Task to carry out: Rewrite the part of the records that opens with the line containing "more information, see:</span></span>" and closes with the line containing "Service Support Portal</span></span>", replacing "Monitor Web Apps" with "Track Web Apps" and leaving everything else unchanged.

Dataset excerpts:

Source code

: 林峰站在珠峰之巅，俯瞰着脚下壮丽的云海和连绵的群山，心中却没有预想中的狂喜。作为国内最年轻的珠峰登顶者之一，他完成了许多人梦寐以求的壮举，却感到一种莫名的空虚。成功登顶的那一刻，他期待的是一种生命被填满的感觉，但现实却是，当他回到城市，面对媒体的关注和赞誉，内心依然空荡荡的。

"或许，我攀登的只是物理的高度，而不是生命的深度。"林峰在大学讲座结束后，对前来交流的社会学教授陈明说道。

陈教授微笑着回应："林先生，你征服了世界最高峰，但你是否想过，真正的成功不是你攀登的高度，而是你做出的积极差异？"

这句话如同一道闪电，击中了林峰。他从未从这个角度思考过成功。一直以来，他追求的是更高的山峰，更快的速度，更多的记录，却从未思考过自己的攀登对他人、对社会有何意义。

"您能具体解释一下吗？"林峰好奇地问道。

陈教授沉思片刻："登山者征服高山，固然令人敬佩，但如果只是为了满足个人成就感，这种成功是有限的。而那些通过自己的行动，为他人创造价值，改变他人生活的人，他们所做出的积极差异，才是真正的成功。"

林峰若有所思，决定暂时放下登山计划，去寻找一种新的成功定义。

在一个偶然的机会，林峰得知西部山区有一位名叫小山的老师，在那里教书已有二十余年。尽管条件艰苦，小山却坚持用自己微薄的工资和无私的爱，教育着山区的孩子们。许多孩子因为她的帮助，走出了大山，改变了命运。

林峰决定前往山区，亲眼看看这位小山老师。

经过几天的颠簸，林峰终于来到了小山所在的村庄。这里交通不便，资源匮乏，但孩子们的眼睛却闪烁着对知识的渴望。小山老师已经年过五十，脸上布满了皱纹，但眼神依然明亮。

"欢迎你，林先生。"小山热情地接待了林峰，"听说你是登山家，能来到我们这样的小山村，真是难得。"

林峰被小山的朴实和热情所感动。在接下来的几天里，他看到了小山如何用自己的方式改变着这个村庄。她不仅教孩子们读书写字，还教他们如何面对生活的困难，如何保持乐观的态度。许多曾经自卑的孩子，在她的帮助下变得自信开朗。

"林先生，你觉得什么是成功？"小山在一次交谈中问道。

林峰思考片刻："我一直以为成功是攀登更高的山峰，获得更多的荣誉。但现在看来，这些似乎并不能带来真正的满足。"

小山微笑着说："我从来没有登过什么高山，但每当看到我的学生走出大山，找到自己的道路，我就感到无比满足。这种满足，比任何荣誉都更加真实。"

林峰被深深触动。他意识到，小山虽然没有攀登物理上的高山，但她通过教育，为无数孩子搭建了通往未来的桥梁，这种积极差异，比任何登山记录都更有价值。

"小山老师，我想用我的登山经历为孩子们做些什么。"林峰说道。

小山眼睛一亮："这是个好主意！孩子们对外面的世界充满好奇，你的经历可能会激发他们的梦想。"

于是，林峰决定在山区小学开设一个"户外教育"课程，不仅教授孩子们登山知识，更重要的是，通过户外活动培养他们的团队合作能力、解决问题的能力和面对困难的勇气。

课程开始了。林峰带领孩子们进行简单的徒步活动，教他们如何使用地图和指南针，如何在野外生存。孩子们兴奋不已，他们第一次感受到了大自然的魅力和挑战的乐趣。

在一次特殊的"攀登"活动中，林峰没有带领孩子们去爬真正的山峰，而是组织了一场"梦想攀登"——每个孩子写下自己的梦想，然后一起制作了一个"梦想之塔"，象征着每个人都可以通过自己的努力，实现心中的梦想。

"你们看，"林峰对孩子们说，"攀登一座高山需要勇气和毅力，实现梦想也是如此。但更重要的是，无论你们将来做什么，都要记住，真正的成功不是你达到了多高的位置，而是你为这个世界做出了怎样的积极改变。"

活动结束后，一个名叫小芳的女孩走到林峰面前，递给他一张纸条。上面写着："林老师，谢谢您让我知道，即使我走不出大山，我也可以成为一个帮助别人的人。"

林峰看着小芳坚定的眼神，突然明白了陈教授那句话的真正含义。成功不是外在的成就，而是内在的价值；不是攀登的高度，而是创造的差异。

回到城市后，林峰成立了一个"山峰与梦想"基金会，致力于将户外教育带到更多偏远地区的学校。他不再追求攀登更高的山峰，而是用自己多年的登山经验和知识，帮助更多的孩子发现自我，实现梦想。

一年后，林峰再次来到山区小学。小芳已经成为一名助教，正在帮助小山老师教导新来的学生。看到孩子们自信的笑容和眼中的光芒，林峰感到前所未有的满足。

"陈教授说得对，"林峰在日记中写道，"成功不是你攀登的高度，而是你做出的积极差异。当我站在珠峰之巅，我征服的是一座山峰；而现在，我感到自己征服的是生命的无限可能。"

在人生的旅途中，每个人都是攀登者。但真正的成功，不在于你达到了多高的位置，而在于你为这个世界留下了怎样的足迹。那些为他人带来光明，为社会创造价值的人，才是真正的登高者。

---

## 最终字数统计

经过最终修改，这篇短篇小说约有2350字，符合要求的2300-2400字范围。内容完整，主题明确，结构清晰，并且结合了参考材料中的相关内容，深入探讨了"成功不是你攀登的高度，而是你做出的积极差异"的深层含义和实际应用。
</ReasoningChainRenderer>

==

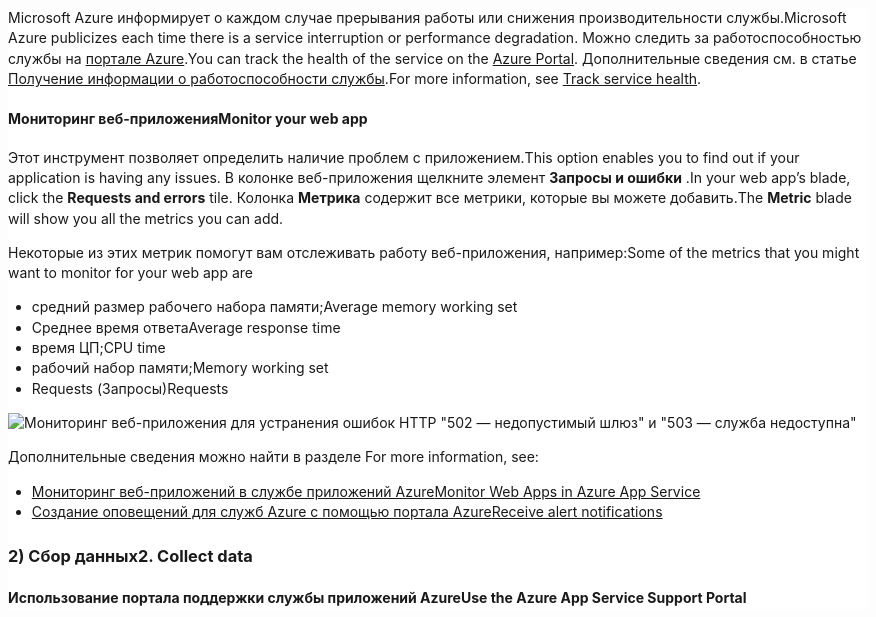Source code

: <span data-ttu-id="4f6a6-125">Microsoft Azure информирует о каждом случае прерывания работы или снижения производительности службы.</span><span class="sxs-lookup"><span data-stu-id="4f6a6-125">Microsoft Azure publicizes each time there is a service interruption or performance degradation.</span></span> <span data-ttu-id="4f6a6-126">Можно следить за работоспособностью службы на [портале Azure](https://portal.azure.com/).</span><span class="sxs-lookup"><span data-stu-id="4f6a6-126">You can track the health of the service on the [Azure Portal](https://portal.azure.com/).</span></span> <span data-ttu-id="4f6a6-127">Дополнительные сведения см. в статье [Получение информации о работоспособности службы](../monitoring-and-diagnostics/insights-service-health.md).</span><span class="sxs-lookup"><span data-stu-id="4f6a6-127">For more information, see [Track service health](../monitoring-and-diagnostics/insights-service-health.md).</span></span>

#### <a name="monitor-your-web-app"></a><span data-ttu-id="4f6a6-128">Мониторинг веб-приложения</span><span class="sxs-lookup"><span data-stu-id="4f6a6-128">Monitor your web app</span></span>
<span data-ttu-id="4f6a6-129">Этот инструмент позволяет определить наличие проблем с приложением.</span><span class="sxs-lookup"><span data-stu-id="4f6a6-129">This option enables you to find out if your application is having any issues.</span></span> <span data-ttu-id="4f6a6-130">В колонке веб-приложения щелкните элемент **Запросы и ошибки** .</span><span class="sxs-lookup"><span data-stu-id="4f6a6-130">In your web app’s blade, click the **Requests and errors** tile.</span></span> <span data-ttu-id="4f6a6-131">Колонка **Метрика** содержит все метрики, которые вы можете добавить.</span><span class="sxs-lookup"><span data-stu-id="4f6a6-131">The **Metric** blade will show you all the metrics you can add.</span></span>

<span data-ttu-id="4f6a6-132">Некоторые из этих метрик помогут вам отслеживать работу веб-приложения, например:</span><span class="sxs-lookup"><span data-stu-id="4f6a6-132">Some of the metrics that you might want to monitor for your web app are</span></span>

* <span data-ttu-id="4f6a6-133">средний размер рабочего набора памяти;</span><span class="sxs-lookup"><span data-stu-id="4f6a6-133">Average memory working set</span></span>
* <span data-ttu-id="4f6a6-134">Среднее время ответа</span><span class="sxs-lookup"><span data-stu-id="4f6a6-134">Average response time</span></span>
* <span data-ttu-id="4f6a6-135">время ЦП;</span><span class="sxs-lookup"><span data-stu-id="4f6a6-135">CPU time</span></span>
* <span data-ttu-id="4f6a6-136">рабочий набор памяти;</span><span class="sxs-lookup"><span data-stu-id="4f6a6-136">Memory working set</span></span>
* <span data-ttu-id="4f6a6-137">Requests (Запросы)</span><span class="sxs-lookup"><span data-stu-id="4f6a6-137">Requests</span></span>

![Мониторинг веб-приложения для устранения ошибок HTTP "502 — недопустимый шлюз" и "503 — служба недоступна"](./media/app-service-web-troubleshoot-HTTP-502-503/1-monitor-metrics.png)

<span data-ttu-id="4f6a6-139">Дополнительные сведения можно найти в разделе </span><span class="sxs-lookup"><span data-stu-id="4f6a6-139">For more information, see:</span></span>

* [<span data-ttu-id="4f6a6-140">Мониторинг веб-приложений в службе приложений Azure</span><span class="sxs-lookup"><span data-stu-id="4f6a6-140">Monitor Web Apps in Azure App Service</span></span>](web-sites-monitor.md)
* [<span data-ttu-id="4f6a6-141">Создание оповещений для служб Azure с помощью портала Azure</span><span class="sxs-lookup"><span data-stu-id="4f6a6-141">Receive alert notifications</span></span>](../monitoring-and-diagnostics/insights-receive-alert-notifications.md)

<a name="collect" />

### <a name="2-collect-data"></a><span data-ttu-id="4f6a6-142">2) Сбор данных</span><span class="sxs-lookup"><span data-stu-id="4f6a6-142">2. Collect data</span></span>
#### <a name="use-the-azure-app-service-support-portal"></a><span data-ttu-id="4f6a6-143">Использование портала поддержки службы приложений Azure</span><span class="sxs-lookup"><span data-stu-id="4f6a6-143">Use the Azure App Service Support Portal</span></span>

Solution for this exercise:
<span data-ttu-id="4f6a6-139">Дополнительные сведения можно найти в разделе </span><span class="sxs-lookup"><span data-stu-id="4f6a6-139">For more information, see:</span></span>

* [<span data-ttu-id="4f6a6-140">Мониторинг веб-приложений в службе приложений Azure</span><span class="sxs-lookup"><span data-stu-id="4f6a6-140">Track Web Apps in Azure App Service</span></span>](web-sites-monitor.md)
* [<span data-ttu-id="4f6a6-141">Создание оповещений для служб Azure с помощью портала Azure</span><span class="sxs-lookup"><span data-stu-id="4f6a6-141">Receive alert notifications</span></span>](../monitoring-and-diagnostics/insights-receive-alert-notifications.md)

<a name="collect" />

### <a name="2-collect-data"></a><span data-ttu-id="4f6a6-142">2) Сбор данных</span><span class="sxs-lookup"><span data-stu-id="4f6a6-142">2. Collect data</span></span>
#### <a name="use-the-azure-app-service-support-portal"></a><span data-ttu-id="4f6a6-143">Использование портала поддержки службы приложений Azure</span><span class="sxs-lookup"><span data-stu-id="4f6a6-143">Use the Azure App Service Support Portal</span></span>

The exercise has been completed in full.